A CONSCIOUS LIVING PRACTICE FOR TODAY – AUGUST 9
Anger as soon as fed is dead—’tis starving makes it fat.
— Emily Dickinson
ANGER: FIGHTING BACK
The second typical stage of grief is anger. This tends to occur when you are moving out of the denial that is your first line of defense; I suspect that the knowledge of the emotional pain to come tends to infuriate many people. With loss comes a reminder of the extent to which you lack control over the universe, and many people do not take kindly to the experience of losing control.
However, if you rewrite the script from the genesis of your grief, experiencing denial as acceptance, the anger that is such a common stopping point is unlikely to occur to the same extent. This is not to say that you may not feel angry at all; I can certainly imagine feeling fury at the selfishness of the suicide victim who damaged her children, or rage at the teenager who drank a great quantity of alcohol before wrapping his car around a tree, thus setting in motion tremendous grief for his parents. This anger, however, is well placed; the typical rage of grief is a vague and murky cover for sorrow, a wall you build around your sadness so that you will not have to experience grief (it doesn’t work, of course; it simply holds the sorrow at bay for as long as you maintain the fury).

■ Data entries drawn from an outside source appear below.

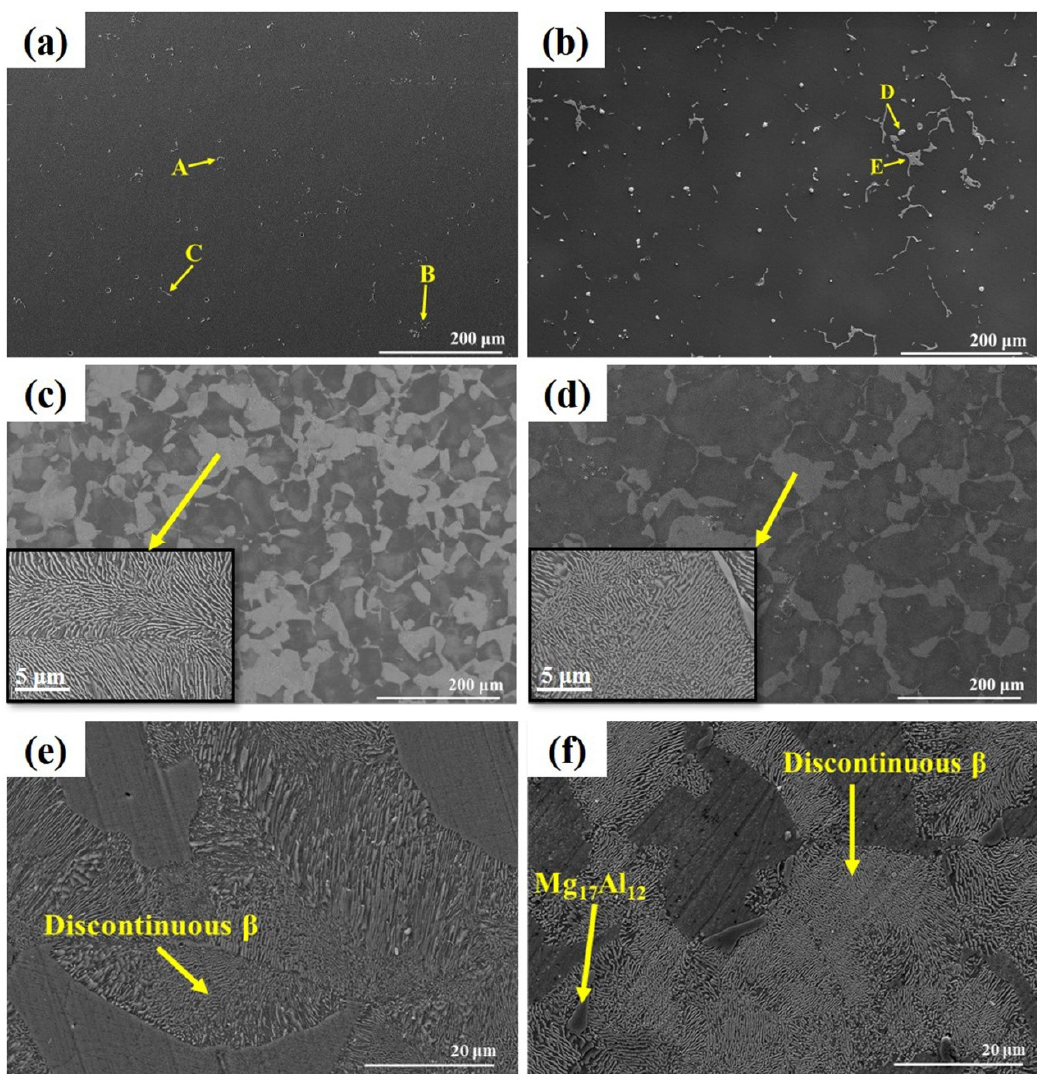
Figure 2. SEM photos and EDS analysis results of AZ91 and AZ91-CaO alloy under different states: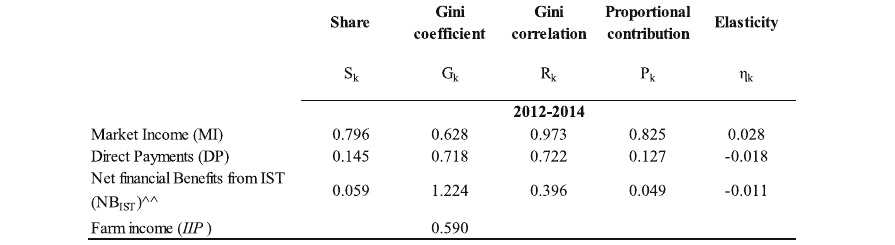
Table 8 Gini decomposition by income sources whole period 2012 – 2014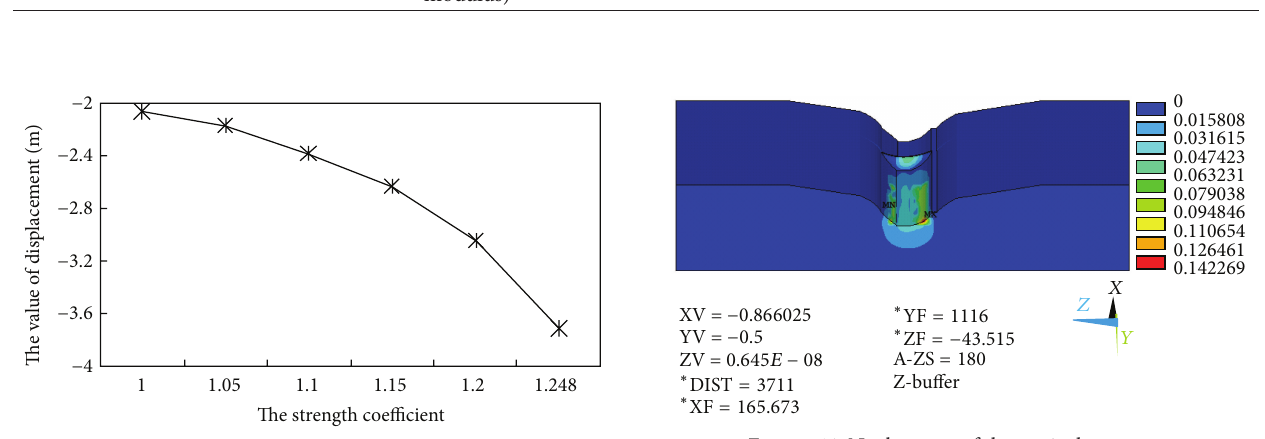
Figure 14: Nephogram of the equivalent stress.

Thus, if you start at acceptance, you find yourself next moving to a place of sorrow, bypassing the rage that can stick in your throat, damage your heart, create havoc in your life. You drop down below rage to the sadness that almost always makes the foundation for anger (it is my experience that real rage is a rare thing; almost always, anger is a replacement emotion for loss and grief). Since you must eventually reach sadness anyway, why not bypass the unproductive anger?
A CONSCIOUS LIVING PRACTICE FOR TODAY – AUGUST 9
What did you lose when you experienced your greatest loss? It may be helpful to you to tell yourself the truth about that for which you grieved.
I told myself I was angry about/at ________.
In truth, I was grieving because I lost ________.